When I quantify the Phi3-min-128k model, I use two commands 一、Command 1: python3 ../TensorRT-LLM/examples/quantization/quantize.py --model_dir ./Phi-3-mini-128k-instruct/ --output_dir ./phi_out/ --dtype float16 --qformat fp8 --kv_cache_dtype fp8 ** Terminal output:Special tokens have been added in the vocabulary, make sure the associated word embeddings are fine-tuned or trained. /usr/local/lib/python3.10/dist-packages/datasets/table.py:1421: FutureWarning: promote has been superseded by promote_options='default'. table = cls._concat_blocks(blocks, axis=0) Inserted 387 quantizers /usr/local/lib/python3.10/dist-packages/modelopt/torch/quantization/model_quant.py:131: DeprecationWarning: forward_loop should take model as argument, but got forward_loop without any arguments. This usage will be deprecated in future versions. return calibrate(model, config["algorithm"], forward_loop=forward_loop) [10/10/2024-10:11:33] You are not running the flash-attention implementation, expect numerical differences. current rank: 0, tp rank: 0, pp rank: 0 /usr/lib/python3.10/tempfile.py:1008: ResourceWarning: Implicitly cleaning up <TemporaryDirectory '/tmp/tmp481ehvj0'> _warnings.warn(warn_message, ResourceWarning)
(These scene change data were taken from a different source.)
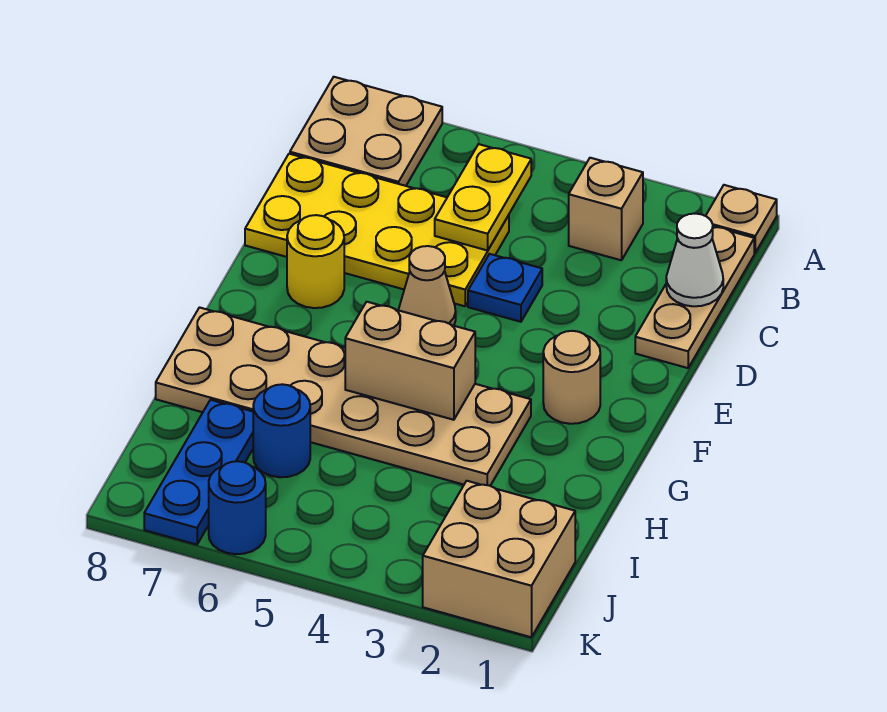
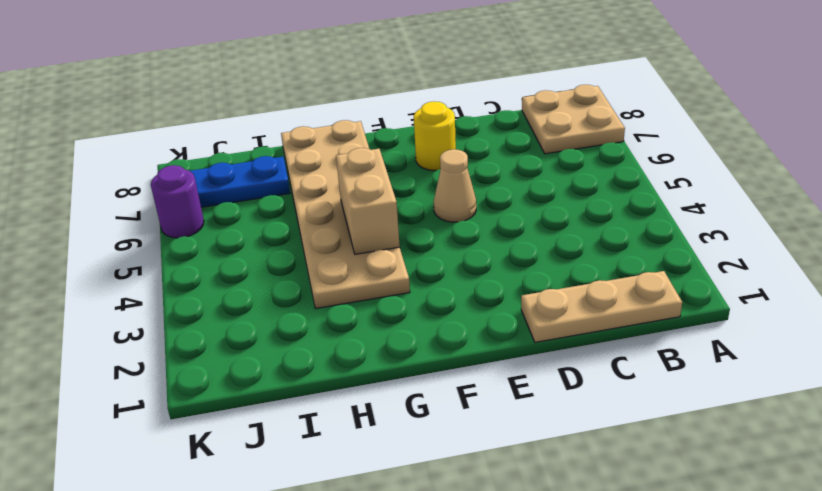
purple 1x1 round brick [151,165,204,238] -> blue 1x1 round brick [209,461,266,554]
none -> tan 1x1 plate [706,185,777,253]
none -> tan 1x1 brick [569,158,643,260]
none -> yellow 2x4 plate [245,154,509,306]

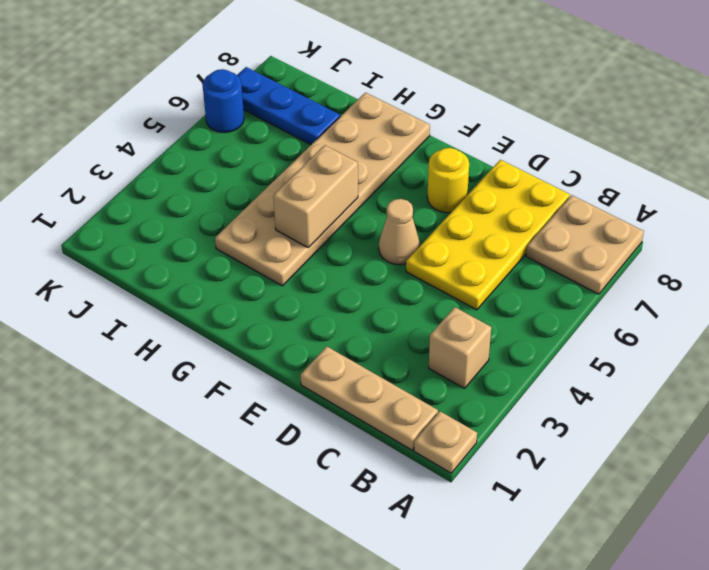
none -> blue 1x1 plate [468,254,542,322]
none -> tan 1x1 round brick [543,331,600,424]
none -> blue 1x1 round brick [253,384,310,477]

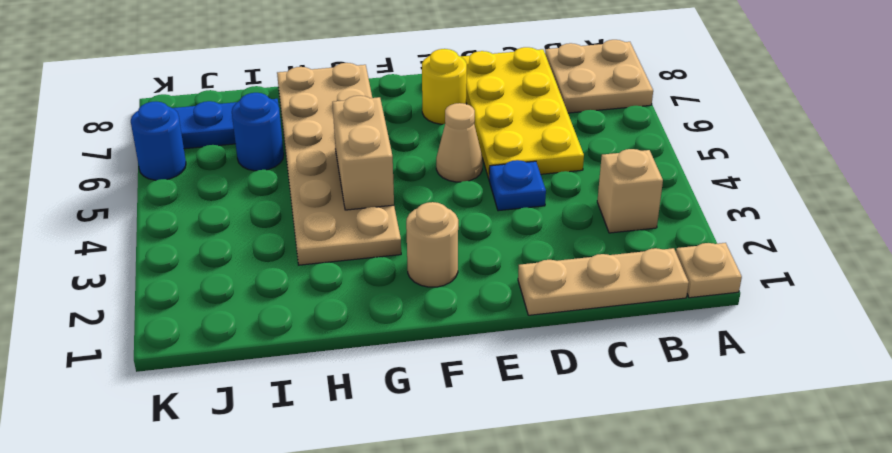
none -> tan 2x2 brick [423,481,575,637]
none -> yellow 1x2 plate [435,144,531,250]
none -> white 1x1 cone [666,214,723,306]

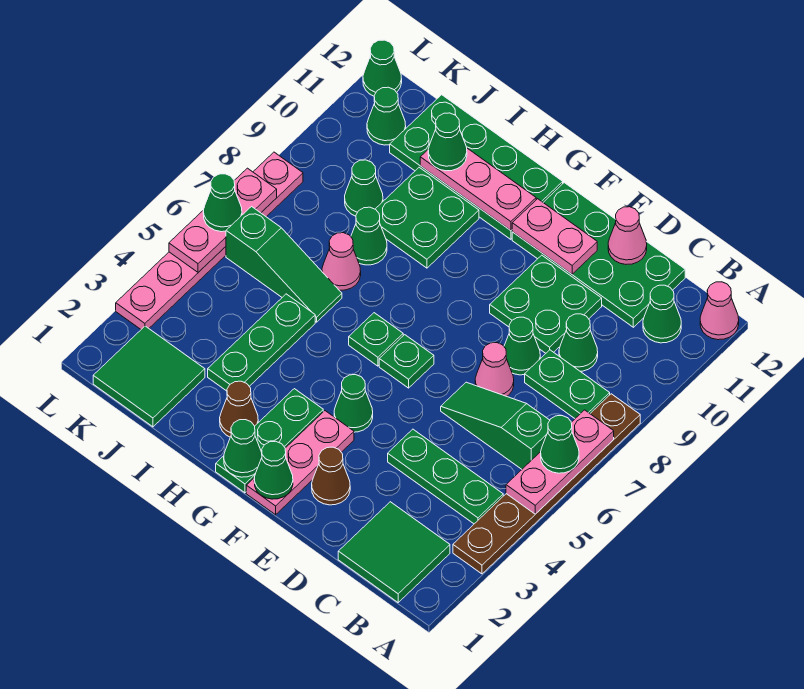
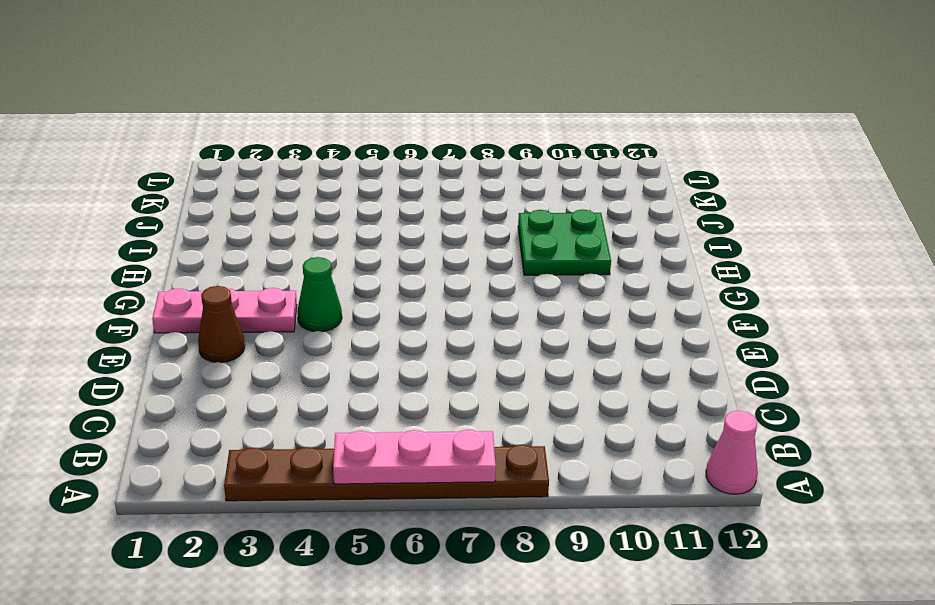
none -> green 2x2 tile [338,502,450,602]
none -> green 1x3 plate [388,429,503,524]
none -> green 1x3 slope [441,382,550,469]
none -> green 1x2 plate [525,350,610,418]

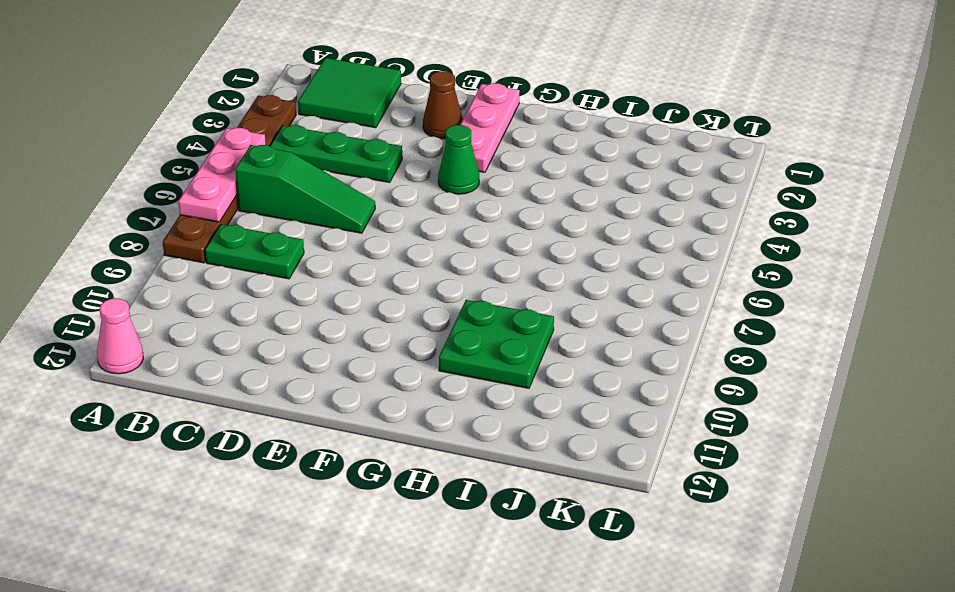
none -> green 1x1 cone [643,285,681,343]
none -> green 1x1 cone [559,314,598,371]
none -> green 2x4 plate [512,183,685,327]
none -> pink 1x1 cone [475,343,514,396]

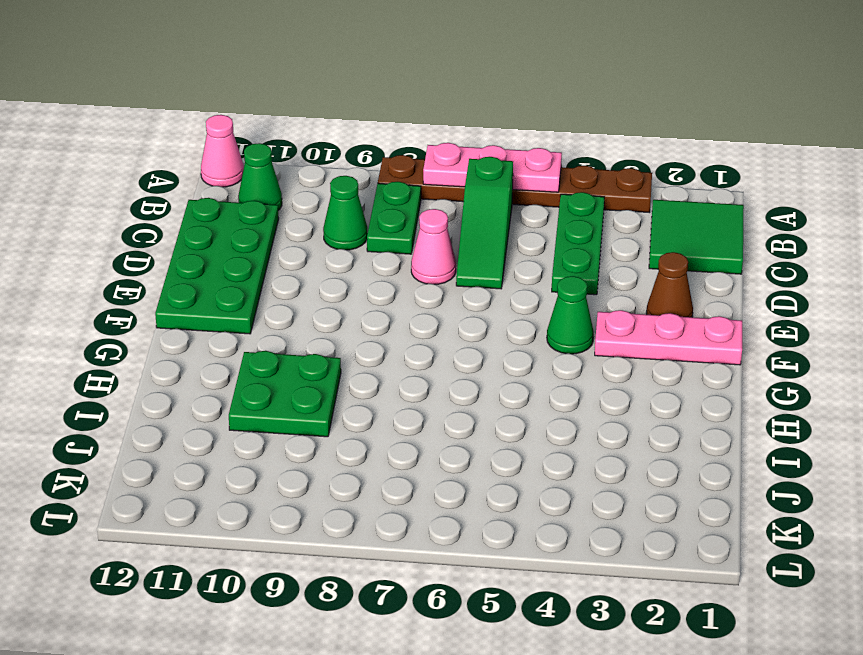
none -> green 1x1 cone [504,317,540,375]
none -> green 2x2 plate [490,255,602,353]
none -> green 1x1 plate [379,335,434,388]
none -> green 1x3 plate [216,389,323,493]

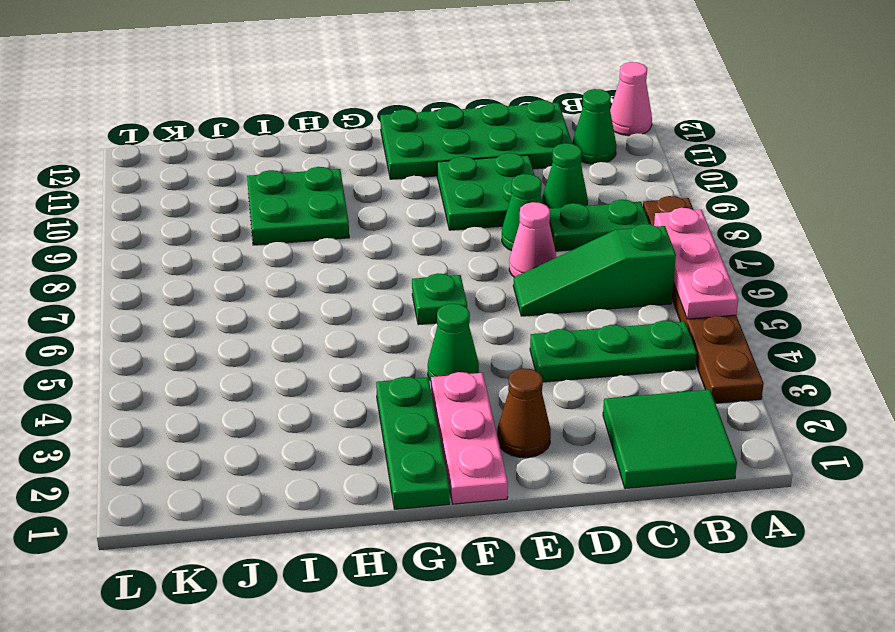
none -> green 1x1 plate [349,313,403,366]
none -> green 2x4 plate [390,95,563,239]
none -> brown 1x1 cone [220,381,258,437]
none -> green 1x3 plate [208,294,315,391]

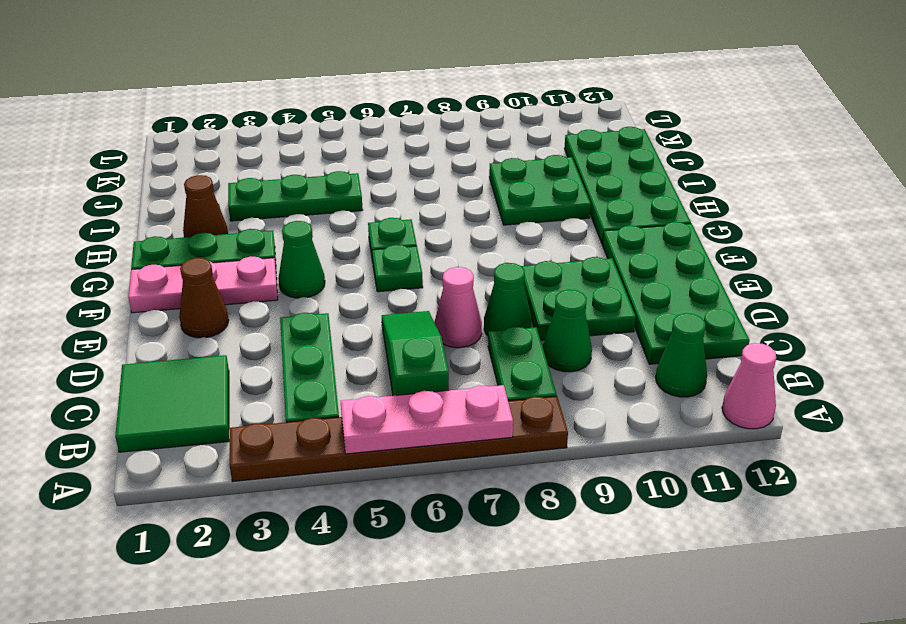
none -> green 1x3 slope [226,207,342,322]
none -> pink 1x1 cone [322,233,361,290]
none -> green 1x1 cone [351,207,387,265]
none -> green 2x2 tile [93,326,205,427]

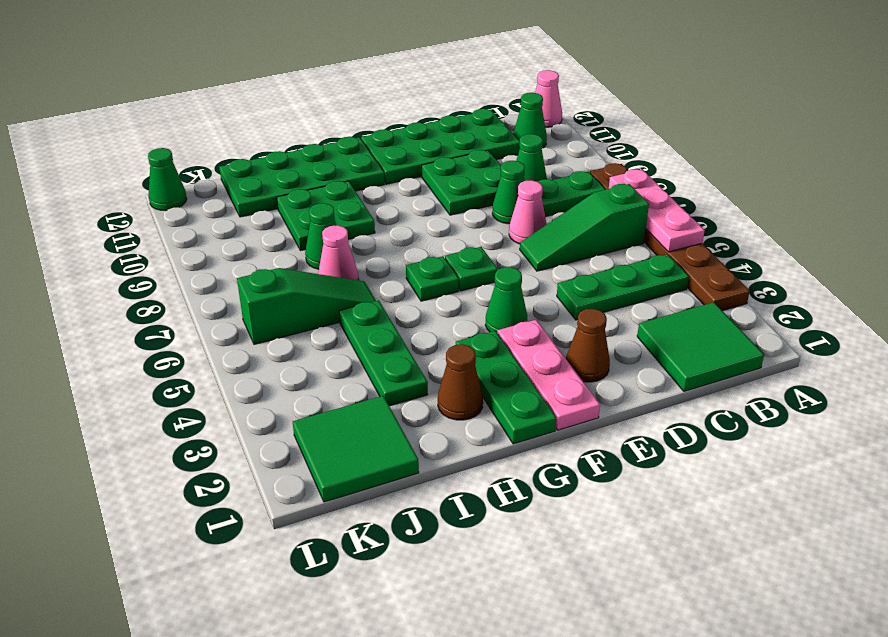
none -> green 1x1 cone [345,160,383,216]
none -> green 1x1 cone [367,87,406,145]
none -> pink 1x6 plate [116,152,303,329]
none -> pink 1x1 cone [608,207,647,264]

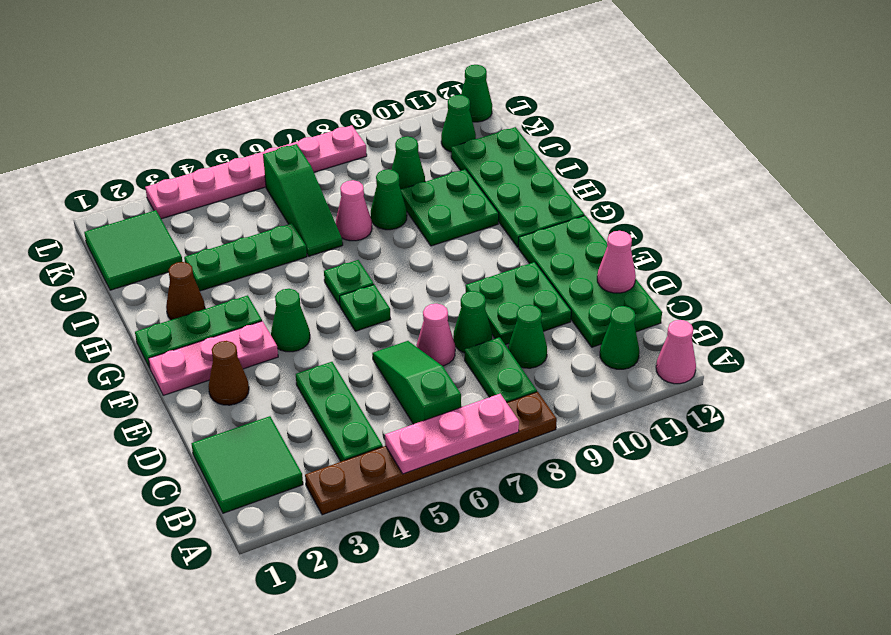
none -> pink 1x2 plate [512,199,597,274]
none -> green 1x1 cone [254,441,293,499]
none -> green 1x1 cone [224,420,262,477]
none -> pink 1x3 plate [420,148,536,230]

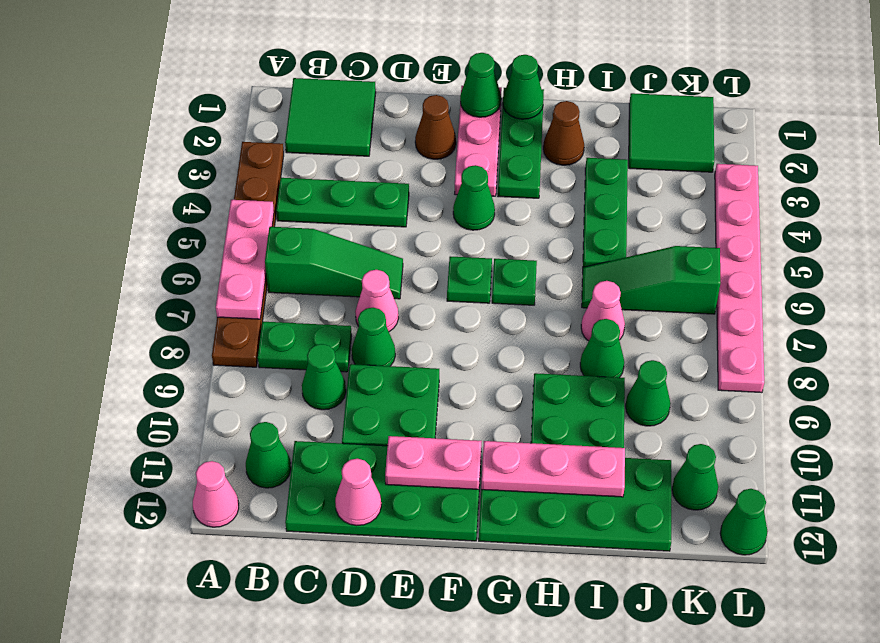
none -> pink 1x3 plate [169,168,277,272]
none -> green 1x1 cone [541,416,579,473]
none -> green 1x1 cone [428,113,467,171]
none -> green 1x1 cone [203,174,242,232]

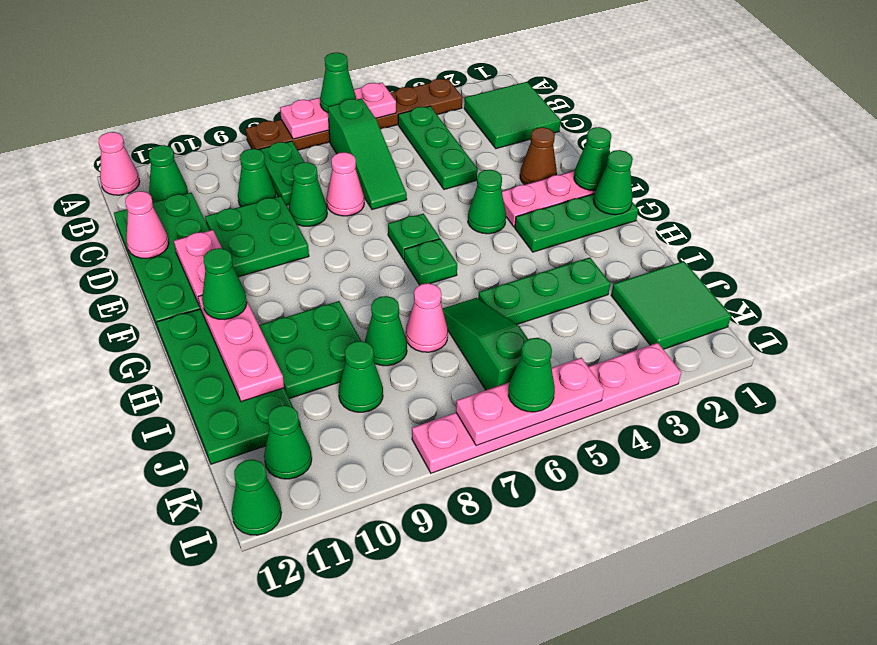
green 1x1 cone [202,248,247,320] -> green 1x1 cone moved to [428,113,467,171]
none -> brown 1x1 cone [220,381,258,437]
二、Command 2: trtllm-build --checkpoint_dir ./phi_out/ --output_dir ./phi_engine/ --gemm_plugin auto --max_batch_size 8 --max_input_len 1024 --max_seq_len 2048

** Terminal output: File "/usr/local/lib/python3.10/dist-packages/tensorrt_llm/functional.py", line 1223, in slice input_ndim = input.ndim() AttributeError: 'NoneType' object has no attribute 'ndim'

how to solve this error ?

nv-guomingz commented 2 weeks ago

Thanks @scuizhibin for reporting such issue. I can reproduce it on my local side.

Here is a quick war for fixing this issue, please update your ./phi_out/config.json by replacing position_embedding_type field value from rope_gpt_neox to long_rope.

Image

Superjomn commented 1 week ago

Close since no recent update, please feel free to reopen it later.